For five years I learned more and more about this New Person with whom I had started a relationship. As with a marriage, communication and time together is the only way to get to know a person. So, I did the same with Jesus. I prayed and communicated – He got to know all of my deepest feelings. I read the Word, the only truth in which I can hang my life on. And I dug deeper by going to Bible studies, researching, asking for revelation as I studied and fellowshipped with other believers.

It was difficult at first because I had that hate towards man and a lack of trust going on in my heart. The Fighting Man still ruled, but God knew what He was doing. He was peeling back those onion layers one by one, and that takes time. So, for five years He grew me in Him. I think He knew that if He had hurried the process, I would have given up very early in my walk with Him.

Romans 8:28 Amplified Bible We are assured and know that [God being a partner in their labor] all things work together and are [fitting into a plan] for good to and for those who love God and are called according to [His] design and purpose.

At this point, I was still struggling with my self-esteem because it was difficult to imagine that He could truly love me – I felt so ugly! In the year 2005, He began to reveal Himself to me and to show me how He viewed me. He definitely did not want my self-worth to be dictated by worldly standards – He wanted to show me my real worth in His eyes.

That begins the second part of my story and is told in the next article: Do You Really Love Even Me?? This story involves a lot of Supernatural Events that truly demonstrate that God want to be and is a very real part of our personal lives, if we allow it.

A Call to Action

As I mentioned earlier, the first step in the road to recovery is realizing that you cannot do it alone.
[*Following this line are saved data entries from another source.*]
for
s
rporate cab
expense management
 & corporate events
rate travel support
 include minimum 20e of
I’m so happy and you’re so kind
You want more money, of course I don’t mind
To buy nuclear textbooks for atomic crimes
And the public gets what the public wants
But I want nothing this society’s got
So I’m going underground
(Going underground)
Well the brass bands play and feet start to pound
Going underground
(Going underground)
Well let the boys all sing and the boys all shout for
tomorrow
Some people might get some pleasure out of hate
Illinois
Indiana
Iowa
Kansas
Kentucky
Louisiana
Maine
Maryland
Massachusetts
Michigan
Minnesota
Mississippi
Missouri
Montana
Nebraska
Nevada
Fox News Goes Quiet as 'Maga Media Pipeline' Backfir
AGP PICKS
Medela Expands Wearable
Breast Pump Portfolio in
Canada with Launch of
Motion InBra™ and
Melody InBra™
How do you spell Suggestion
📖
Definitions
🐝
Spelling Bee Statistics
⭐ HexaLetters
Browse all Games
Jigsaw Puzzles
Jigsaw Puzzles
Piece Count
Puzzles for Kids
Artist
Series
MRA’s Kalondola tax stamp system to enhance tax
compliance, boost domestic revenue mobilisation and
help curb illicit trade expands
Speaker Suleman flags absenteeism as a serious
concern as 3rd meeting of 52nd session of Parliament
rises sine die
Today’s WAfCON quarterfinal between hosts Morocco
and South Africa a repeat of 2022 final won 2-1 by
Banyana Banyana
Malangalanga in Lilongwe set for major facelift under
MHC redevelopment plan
There is One and only One who has the Power to help transform you. In order to receive that help, a relationship must begin with Him. If you have not given your life to the Lord yet, please contact us or someone you know who walks with the Lord and have them pray with you for the forgiveness of your sins. Accept His sacrifice on the cross and make Jesus Christ the Lord of your life. Believe me, things will all of a sudden start falling into place for you if you pursue that relationship with Him.
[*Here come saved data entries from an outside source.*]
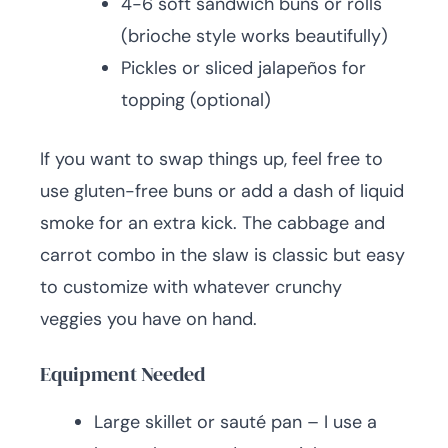
4-6 soft sandwich buns or rolls
(brioche style works beautifully)
Pickles or sliced jalapeños for
topping (optional)
If you want to swap things up, feel free to
use gluten-free buns or add a dash of liquid
smoke for an extra kick. The cabbage and
carrot combo in the slaw is classic but easy
to customize with whatever crunchy
veggies you have on hand.
Equipment Needed
Large skillet or sauté pan – I use a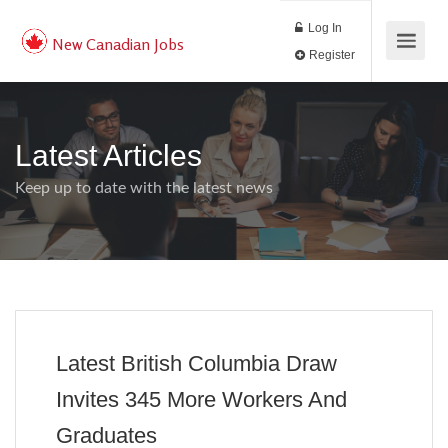
Log In
New Canadian Jobs
Register
Latest Articles
Keep up to date with the latest news
Latest British Columbia Draw
Invites 345 More Workers And
Graduates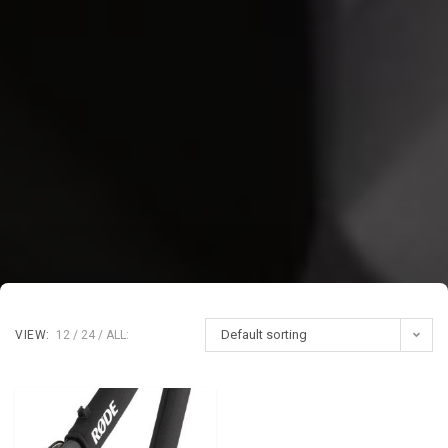
Default sorting
VIEW:
12
24
ALL: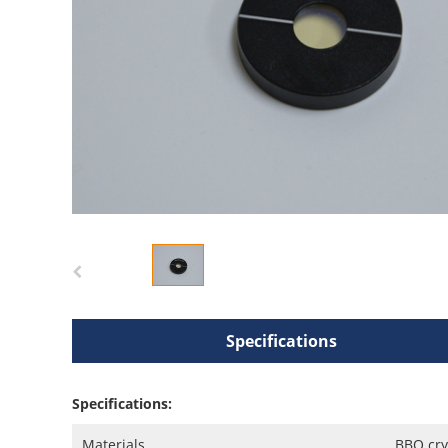
Specifications
Specifications:
Materials
BBO cry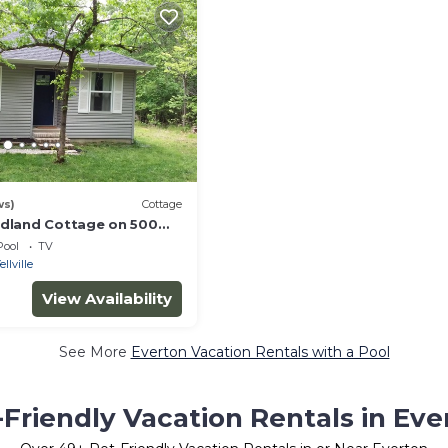
ws)
Cottage
dland Cottage on 500
uffalo River National Park
Pool
TV
ellville
View Availability
See More
Everton Vacation Rentals with a Pool
-Friendly Vacation Rentals in Eve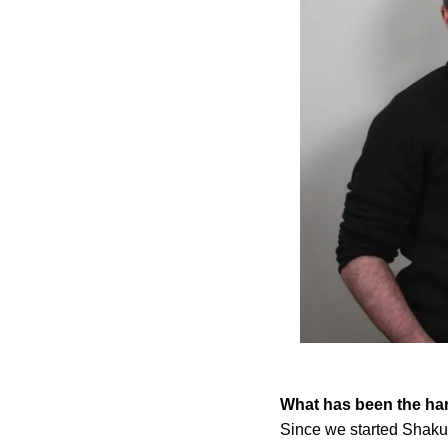
What has been the har
Since we started Shak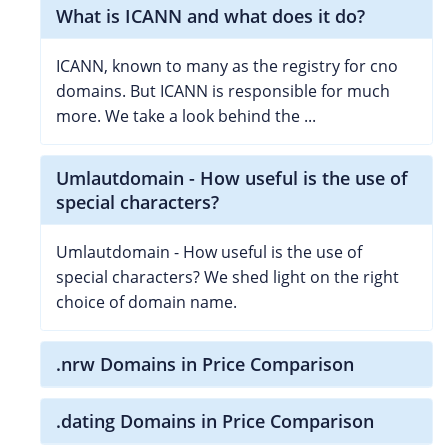
What is ICANN and what does it do?
ICANN, known to many as the registry for cno
domains. But ICANN is responsible for much
more. We take a look behind the ...
Umlautdomain - How useful is the use of
special characters?
Umlautdomain - How useful is the use of
special characters? We shed light on the right
choice of domain name.
.nrw Domains in Price Comparison
.dating Domains in Price Comparison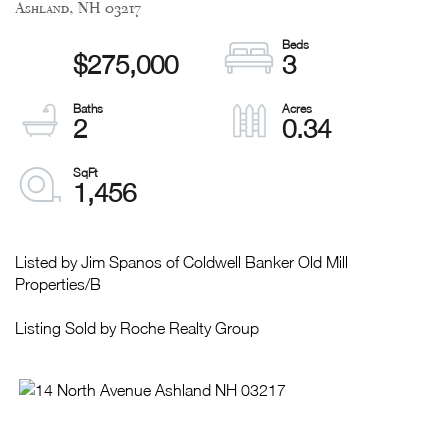
Ashland,
NH
03217
$275,000
3
2
0.34
1,456
Listed by Jim Spanos of Coldwell Banker Old Mill
Properties/B
Listing Sold by Roche Realty Group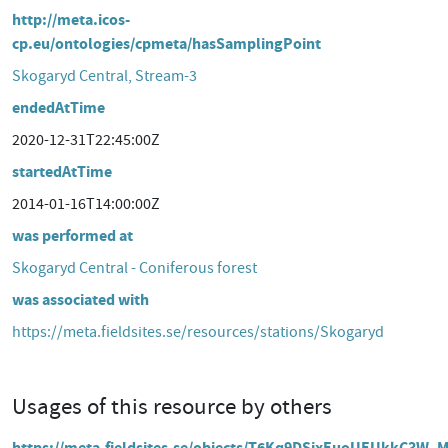
http://meta.icos-
cp.eu/ontologies/cpmeta/hasSamplingPoint
Skogaryd Central, Stream-3
endedAtTime
2020-12-31T22:45:00Z
startedAtTime
2014-01-16T14:00:00Z
was performed at
Skogaryd Central - Coniferous forest
was associated with
https://meta.fieldsites.se/resources/stations/Skogaryd
Usages of this resource by others
https://meta.fieldsites.se/objects/T6Kq9DSixEuoUEUkkC3W_M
Am I saying that all will be smooth and easy after that? Heavens no! There is still a mess to sweep up afterward. All of my actions reaped those consequences, no one can escape consequences. But now I had the best Mentor in the world to help me clean up the mess.

I’ve often imagined God up in Heaven watching me as I begin to choose an incorrect path. He has a pad of paper in His hands and a pen, and is working on a list. As I begin taking a wrong path, He’s up there gently saying, “No, honey, don’t go that way. Stop, precious one… No, you’re not going to like it. Back up, sweetie, back up! Ooops, too late! Oh well, I’ll just add it to this long list of things we’ve got to clean up later.”

I can tell you that this list of His has gone from millions to probably just thousands of clean-up items. Haha!

The best part, is that I can laugh about it with Him and know that He has me in His Hands.

John 10:28 NIV I give them eternal life, and they shall never perish; no one can snatch them out of my hand.